WORK TASK.
Word for word, copy the line containing "PIN-1235, status: 검토 중 -> 대기" and each line after it in the records below, ending with the last line.

MATERIAL PROVIDED below:

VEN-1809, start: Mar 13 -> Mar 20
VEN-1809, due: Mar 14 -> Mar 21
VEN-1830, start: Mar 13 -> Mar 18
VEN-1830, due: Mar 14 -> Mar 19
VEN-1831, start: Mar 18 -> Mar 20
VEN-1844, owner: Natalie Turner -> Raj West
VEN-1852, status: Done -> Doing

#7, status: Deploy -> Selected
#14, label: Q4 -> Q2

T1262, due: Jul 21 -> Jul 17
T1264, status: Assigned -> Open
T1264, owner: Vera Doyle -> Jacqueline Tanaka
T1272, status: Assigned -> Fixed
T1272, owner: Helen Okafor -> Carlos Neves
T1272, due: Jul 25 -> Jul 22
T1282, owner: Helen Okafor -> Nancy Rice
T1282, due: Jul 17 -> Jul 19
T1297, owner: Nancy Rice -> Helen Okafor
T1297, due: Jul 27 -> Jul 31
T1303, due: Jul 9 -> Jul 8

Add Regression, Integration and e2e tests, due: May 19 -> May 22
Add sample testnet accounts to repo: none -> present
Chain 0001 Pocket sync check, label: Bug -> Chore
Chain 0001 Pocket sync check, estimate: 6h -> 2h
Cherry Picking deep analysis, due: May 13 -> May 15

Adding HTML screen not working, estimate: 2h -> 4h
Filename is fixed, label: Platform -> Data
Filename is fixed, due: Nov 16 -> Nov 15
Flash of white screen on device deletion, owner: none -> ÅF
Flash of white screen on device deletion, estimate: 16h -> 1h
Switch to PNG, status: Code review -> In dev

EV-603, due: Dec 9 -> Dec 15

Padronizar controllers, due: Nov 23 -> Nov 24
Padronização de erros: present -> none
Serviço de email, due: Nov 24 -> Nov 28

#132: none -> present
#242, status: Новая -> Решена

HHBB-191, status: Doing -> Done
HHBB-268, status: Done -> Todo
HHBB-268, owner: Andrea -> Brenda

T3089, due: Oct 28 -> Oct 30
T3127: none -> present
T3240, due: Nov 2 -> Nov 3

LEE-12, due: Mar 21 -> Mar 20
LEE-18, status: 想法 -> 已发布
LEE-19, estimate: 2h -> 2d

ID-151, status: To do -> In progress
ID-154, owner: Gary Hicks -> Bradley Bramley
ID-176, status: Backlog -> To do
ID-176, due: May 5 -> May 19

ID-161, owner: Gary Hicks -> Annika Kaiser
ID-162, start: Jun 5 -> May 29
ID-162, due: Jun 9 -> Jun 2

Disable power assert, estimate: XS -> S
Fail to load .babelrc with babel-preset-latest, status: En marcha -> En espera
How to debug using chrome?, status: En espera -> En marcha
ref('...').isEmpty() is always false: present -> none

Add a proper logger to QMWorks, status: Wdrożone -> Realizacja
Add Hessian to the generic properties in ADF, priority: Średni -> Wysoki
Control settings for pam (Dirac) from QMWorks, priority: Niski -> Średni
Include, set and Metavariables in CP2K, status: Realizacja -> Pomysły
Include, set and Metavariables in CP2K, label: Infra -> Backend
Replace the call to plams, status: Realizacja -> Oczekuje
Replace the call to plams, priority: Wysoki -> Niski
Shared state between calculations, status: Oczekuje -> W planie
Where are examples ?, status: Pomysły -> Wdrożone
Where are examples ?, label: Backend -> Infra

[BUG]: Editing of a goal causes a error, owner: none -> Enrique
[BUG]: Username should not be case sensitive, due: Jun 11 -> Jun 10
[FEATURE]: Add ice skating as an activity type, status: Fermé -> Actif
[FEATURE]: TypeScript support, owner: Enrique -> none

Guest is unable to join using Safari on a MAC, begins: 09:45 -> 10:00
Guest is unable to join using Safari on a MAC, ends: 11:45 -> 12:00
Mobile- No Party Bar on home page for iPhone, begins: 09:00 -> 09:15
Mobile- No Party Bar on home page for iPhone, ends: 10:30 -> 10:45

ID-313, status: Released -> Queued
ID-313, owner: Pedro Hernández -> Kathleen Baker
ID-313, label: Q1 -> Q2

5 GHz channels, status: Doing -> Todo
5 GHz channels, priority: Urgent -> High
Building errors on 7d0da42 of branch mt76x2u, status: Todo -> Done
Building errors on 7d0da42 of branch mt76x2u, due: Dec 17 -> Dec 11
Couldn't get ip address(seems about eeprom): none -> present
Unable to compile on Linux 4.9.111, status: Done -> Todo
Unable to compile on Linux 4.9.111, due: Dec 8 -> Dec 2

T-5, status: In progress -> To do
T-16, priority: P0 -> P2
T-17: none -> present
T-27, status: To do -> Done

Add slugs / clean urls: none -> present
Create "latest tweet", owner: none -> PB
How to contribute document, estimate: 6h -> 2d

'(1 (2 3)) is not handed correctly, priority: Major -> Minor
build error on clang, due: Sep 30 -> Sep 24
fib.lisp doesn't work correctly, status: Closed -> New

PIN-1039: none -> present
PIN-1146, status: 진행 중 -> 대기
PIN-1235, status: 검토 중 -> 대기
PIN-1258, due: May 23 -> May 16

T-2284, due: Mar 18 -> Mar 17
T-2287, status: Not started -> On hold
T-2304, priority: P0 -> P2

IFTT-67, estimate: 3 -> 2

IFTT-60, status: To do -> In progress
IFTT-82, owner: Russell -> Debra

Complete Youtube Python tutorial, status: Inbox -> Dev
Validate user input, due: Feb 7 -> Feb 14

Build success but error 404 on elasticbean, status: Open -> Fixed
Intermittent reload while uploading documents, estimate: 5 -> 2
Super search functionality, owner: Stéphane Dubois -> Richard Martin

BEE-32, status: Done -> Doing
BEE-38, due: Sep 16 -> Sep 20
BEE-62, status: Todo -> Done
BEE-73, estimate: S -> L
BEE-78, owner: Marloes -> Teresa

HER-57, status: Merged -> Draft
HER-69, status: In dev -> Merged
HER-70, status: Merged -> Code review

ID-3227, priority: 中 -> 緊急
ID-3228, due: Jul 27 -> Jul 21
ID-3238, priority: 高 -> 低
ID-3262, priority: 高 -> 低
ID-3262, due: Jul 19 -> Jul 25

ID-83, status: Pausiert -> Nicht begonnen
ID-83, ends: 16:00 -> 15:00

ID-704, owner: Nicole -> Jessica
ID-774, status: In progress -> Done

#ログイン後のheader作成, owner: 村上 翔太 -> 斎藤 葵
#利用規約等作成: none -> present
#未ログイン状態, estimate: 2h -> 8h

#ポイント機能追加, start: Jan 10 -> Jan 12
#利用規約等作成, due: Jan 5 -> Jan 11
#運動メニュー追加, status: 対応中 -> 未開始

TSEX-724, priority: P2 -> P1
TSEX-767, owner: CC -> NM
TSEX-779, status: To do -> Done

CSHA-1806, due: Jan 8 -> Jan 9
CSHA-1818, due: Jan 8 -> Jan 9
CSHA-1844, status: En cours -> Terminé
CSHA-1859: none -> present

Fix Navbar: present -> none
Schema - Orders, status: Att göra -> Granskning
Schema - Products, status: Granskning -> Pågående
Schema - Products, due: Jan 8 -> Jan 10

End of MATERIAL PROVIDED.

TASK RESPONSE.
PIN-1235, status: 검토 중 -> 대기
PIN-1258, due: May 23 -> May 16

T-2284, due: Mar 18 -> Mar 17
T-2287, status: Not started -> On hold
T-2304, priority: P0 -> P2

IFTT-67, estimate: 3 -> 2

IFTT-60, status: To do -> In progress
IFTT-82, owner: Russell -> Debra

Complete Youtube Python tutorial, status: Inbox -> Dev
Validate user input, due: Feb 7 -> Feb 14

Build success but error 404 on elasticbean, status: Open -> Fixed
Intermittent reload while uploading documents, estimate: 5 -> 2
Super search functionality, owner: Stéphane Dubois -> Richard Martin

BEE-32, status: Done -> Doing
BEE-38, due: Sep 16 -> Sep 20
BEE-62, status: Todo -> Done
BEE-73, estimate: S -> L
BEE-78, owner: Marloes -> Teresa

HER-57, status: Merged -> Draft
HER-69, status: In dev -> Merged
HER-70, status: Merged -> Code review

ID-3227, priority: 中 -> 緊急
ID-3228, due: Jul 27 -> Jul 21
ID-3238, priority: 高 -> 低
ID-3262, priority: 高 -> 低
ID-3262, due: Jul 19 -> Jul 25

ID-83, status: Pausiert -> Nicht begonnen
ID-83, ends: 16:00 -> 15:00

ID-704, owner: Nicole -> Jessica
ID-774, status: In progress -> Done

#ログイン後のheader作成, owner: 村上 翔太 -> 斎藤 葵
#利用規約等作成: none -> present
#未ログイン状態, estimate: 2h -> 8h

#ポイント機能追加, start: Jan 10 -> Jan 12
#利用規約等作成, due: Jan 5 -> Jan 11
#運動メニュー追加, status: 対応中 -> 未開始

TSEX-724, priority: P2 -> P1
TSEX-767, owner: CC -> NM
TSEX-779, status: To do -> Done

CSHA-1806, due: Jan 8 -> Jan 9
CSHA-1818, due: Jan 8 -> Jan 9
CSHA-1844, status: En cours -> Terminé
CSHA-1859: none -> present

Fix Navbar: present -> none
Schema - Orders, status: Att göra -> Granskning
Schema - Products, status: Granskning -> Pågående
Schema - Products, due: Jan 8 -> Jan 10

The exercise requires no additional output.